• [TASK REQUIREMENTS]
A. In the forum thread below about removing duplicate lines from a text file, how many lines does each of the poster's files contain?
B. Shorten the paragraph beginning "Does anyone know of a simple way" from the thread below on removing duplicate lines, keeping its main facts.
C. Extend the forum thread below on removing duplicate lines from a text file, starting after its last post.

___ SELECTED EXCERPT ___

Remove duplicate lines from text file
Thread poster: Samuel Murray

Samuel Murray  Identity Verified
Netherlands
Local time: 21:41
Member (2006)
English to Afrikaans
+ ...
Aug 27, 2012

G'day everyone

Does anyone know of a simple way (on Windows 7) to remove duplicate lines from a text file? My files are between 200 000 and 500 000 lines long each (though no more than 10 MB large). Even a Perl script or suchlike would help. I seem to recall that I once knew how to do this (using Unix Utils tools), but I forgot how.

Thanks
Samuel


 

Heinrich Pesch  Identity Verified
Finland
Local time: 22:41
Member (2003)
Finnish to German
+ ...
Did you try Excel already? Aug 27, 2012

You can sort the rows and would get duplicates underneath each other. Then you can use a comparison function to eliminate those that are the same as the one above.

___ LISTED ENTRIES ___

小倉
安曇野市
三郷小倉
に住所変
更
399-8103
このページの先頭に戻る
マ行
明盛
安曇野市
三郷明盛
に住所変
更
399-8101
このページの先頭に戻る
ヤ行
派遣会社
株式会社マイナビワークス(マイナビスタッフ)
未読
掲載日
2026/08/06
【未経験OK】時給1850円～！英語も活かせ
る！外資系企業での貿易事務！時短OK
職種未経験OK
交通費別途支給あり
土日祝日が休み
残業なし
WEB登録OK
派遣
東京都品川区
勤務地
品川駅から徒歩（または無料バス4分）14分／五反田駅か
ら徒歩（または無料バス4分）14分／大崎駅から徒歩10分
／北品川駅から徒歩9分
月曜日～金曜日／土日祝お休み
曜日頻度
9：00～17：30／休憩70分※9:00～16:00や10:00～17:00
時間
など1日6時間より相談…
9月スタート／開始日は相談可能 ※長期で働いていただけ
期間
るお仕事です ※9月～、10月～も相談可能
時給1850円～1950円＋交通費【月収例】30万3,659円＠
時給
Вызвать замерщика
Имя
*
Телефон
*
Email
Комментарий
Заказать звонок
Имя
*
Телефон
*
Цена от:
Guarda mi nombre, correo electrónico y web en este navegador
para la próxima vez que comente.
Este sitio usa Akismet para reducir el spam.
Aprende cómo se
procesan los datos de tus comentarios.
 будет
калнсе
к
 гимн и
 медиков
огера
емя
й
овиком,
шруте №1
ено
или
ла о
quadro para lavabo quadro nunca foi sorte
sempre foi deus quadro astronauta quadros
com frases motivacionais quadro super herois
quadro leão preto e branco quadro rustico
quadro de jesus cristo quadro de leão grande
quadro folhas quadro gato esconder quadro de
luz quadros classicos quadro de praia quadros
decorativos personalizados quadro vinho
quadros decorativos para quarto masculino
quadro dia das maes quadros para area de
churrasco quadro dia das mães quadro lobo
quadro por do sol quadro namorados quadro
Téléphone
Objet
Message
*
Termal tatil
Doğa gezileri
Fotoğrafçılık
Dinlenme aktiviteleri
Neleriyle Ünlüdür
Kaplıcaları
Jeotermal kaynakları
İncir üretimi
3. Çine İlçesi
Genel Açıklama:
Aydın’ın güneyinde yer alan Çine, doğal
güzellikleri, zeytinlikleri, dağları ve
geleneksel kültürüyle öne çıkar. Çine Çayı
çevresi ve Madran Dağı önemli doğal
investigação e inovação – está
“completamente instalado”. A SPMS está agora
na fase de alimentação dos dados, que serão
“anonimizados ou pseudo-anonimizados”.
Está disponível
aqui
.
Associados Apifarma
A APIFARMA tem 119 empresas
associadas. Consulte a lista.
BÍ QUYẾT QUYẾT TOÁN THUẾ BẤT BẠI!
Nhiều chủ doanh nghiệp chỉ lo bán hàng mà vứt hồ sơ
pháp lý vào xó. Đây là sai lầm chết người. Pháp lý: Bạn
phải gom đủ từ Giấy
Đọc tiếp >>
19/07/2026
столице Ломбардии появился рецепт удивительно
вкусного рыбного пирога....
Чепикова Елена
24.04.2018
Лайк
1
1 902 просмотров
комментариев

___
___ LISTED ENTRIES ___

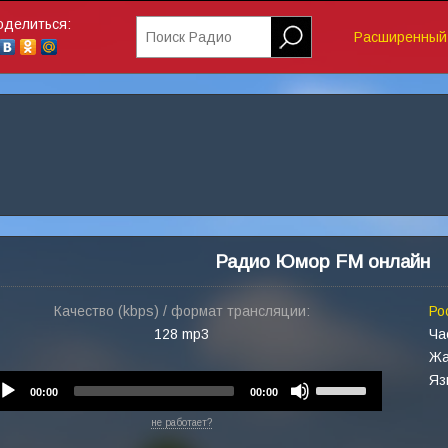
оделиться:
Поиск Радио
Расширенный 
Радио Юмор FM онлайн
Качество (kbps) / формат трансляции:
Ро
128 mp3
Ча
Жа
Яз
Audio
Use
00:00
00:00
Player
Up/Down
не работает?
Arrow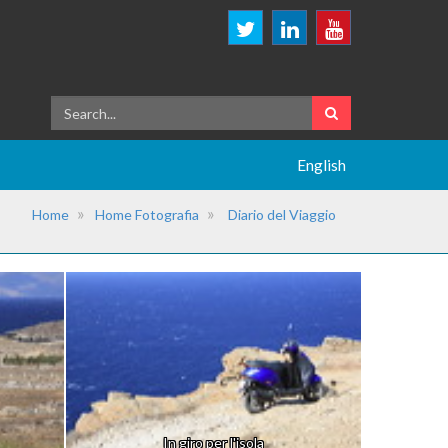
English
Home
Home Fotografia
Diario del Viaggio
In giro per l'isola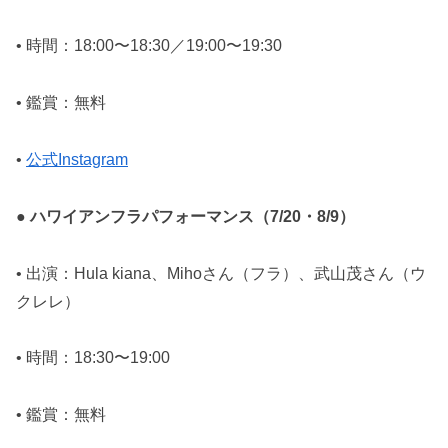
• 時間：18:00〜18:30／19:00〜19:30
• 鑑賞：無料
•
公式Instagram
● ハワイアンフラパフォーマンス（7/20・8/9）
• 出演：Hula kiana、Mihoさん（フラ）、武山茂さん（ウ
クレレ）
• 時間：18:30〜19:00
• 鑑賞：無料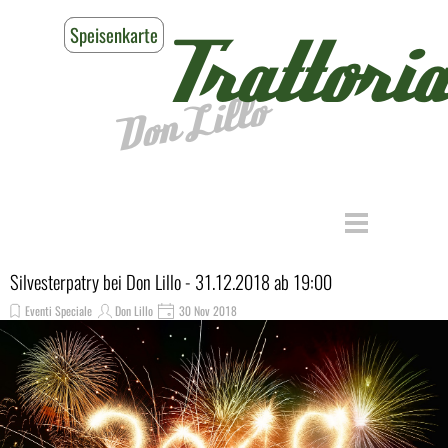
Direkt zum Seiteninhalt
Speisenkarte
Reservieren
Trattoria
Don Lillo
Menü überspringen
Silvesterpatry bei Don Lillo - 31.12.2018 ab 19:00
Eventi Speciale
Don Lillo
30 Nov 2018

___
___ LISTED ENTRIES ___

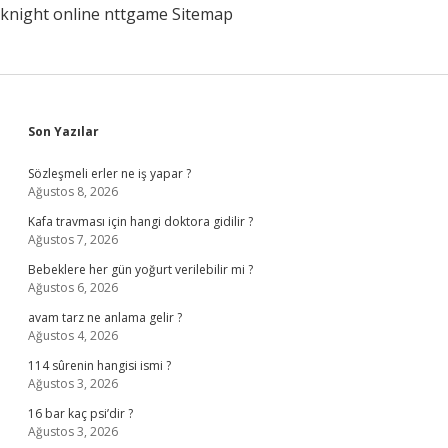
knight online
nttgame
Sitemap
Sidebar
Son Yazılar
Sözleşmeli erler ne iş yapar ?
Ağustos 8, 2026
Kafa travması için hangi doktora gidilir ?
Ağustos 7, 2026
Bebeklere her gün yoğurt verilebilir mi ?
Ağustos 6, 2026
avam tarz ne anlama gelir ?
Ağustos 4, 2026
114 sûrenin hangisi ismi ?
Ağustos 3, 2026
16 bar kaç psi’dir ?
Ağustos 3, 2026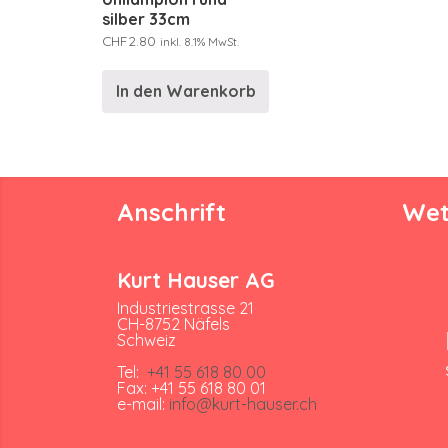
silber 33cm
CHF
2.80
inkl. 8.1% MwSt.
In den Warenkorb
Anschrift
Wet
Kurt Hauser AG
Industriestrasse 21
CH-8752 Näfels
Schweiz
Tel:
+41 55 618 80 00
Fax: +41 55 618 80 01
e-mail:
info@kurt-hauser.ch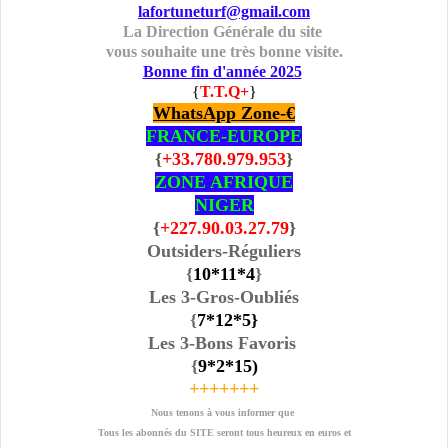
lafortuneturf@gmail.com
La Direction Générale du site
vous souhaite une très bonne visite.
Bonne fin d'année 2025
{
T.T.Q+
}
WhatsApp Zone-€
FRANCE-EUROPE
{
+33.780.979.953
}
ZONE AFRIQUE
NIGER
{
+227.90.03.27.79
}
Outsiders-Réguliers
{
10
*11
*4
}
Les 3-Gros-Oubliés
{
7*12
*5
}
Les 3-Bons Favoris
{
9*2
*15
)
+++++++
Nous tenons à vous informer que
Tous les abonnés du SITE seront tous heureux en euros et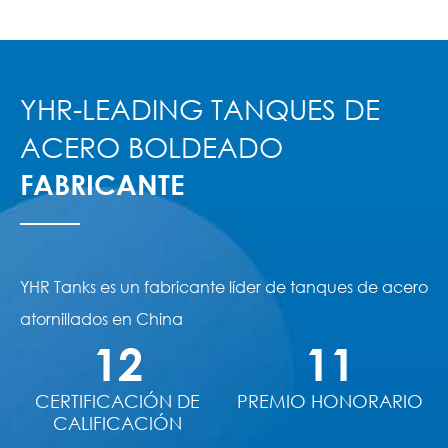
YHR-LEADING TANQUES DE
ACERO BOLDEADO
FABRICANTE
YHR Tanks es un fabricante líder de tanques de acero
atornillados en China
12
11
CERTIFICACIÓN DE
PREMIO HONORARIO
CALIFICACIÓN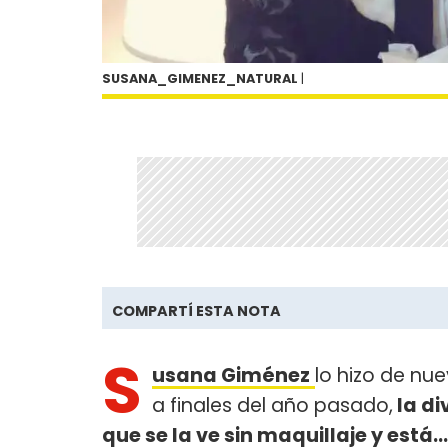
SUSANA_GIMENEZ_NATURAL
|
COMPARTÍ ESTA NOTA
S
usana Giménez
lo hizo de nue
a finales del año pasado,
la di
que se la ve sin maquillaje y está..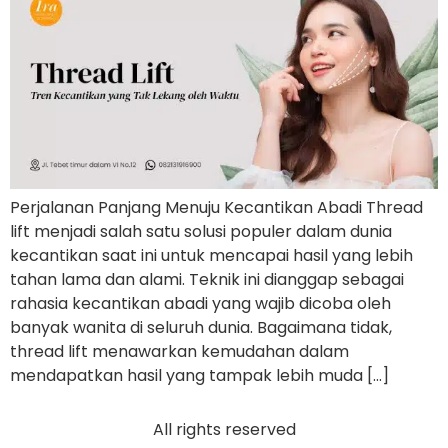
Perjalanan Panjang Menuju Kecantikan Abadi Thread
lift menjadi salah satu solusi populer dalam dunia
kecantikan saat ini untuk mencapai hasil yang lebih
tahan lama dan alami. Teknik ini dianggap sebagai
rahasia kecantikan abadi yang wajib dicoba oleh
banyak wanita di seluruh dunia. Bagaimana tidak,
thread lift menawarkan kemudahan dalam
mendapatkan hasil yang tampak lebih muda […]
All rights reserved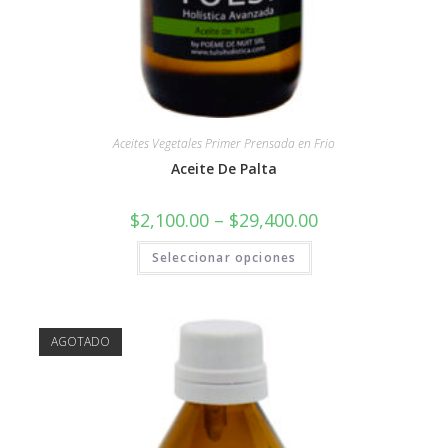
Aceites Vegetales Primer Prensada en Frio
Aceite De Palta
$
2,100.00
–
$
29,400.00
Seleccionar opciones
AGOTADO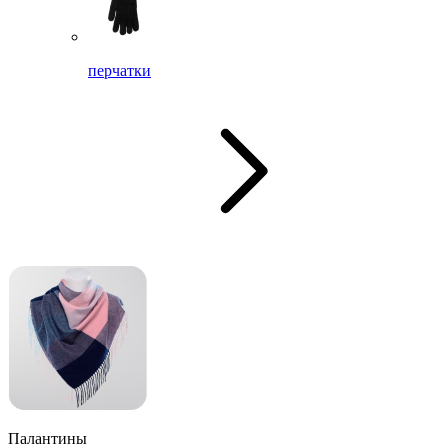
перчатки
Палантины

___

• [ANSWERS BY ITEM]
A. Between 200 000 and 500 000 lines each, and no file is larger than 10 MB.

B. The poster wants a simple way to remove duplicate lines from text files on Windows 7. Each file has 200 000 to 500 000 lines but is no more than 10 MB. A Perl script or similar would help. The poster recalls once knowing how to do this with Unix Utils tools but has forgotten how.

C.
 

Samuel Murray  Identity Verified
Netherlands
Local time: 21:41
Member (2006)
English to Afrikaans
+ ...
TOPIC STARTER
Excel limitations Aug 27, 2012

Heinrich Pesch wrote:
You can sort the rows and would get duplicates underneath each other. Then you can use a comparison function to eliminate those that are the same as the one above.


I tried both Excel 2003 and Excel 2007, but if I copy the 200 000 lines from my text editor and paste it into Excel, in both version of Excel only 25 155 lines get pasted. The same limitation applies to LibreOffice Calc. However, if I paste into an empty text editor, all 200 000 lines are pasted, so the limitation is with Excel/Calc, not with my clipboard.

Do you know an Excel comparision function that I might use on files smaller than 25 000 lines?

Samuel


 

Joakim Braun  Identity Verified
Sweden
Local time: 21:41
German to Swedish
+ ...
Something like Aug 27, 2012

Paste text in col B.
Put row indexes in col A.
Sort on col B.

Then the formula in col C could be something like:

=IF(B1=B2;"";B2)

This compares current row's col B value to preceding row's col B value. If they're identical, an empty string results; otherwise, the current B value results.

(This doesn't work in the very first row, of course.)

Fill col C with the formula.
Copy col C.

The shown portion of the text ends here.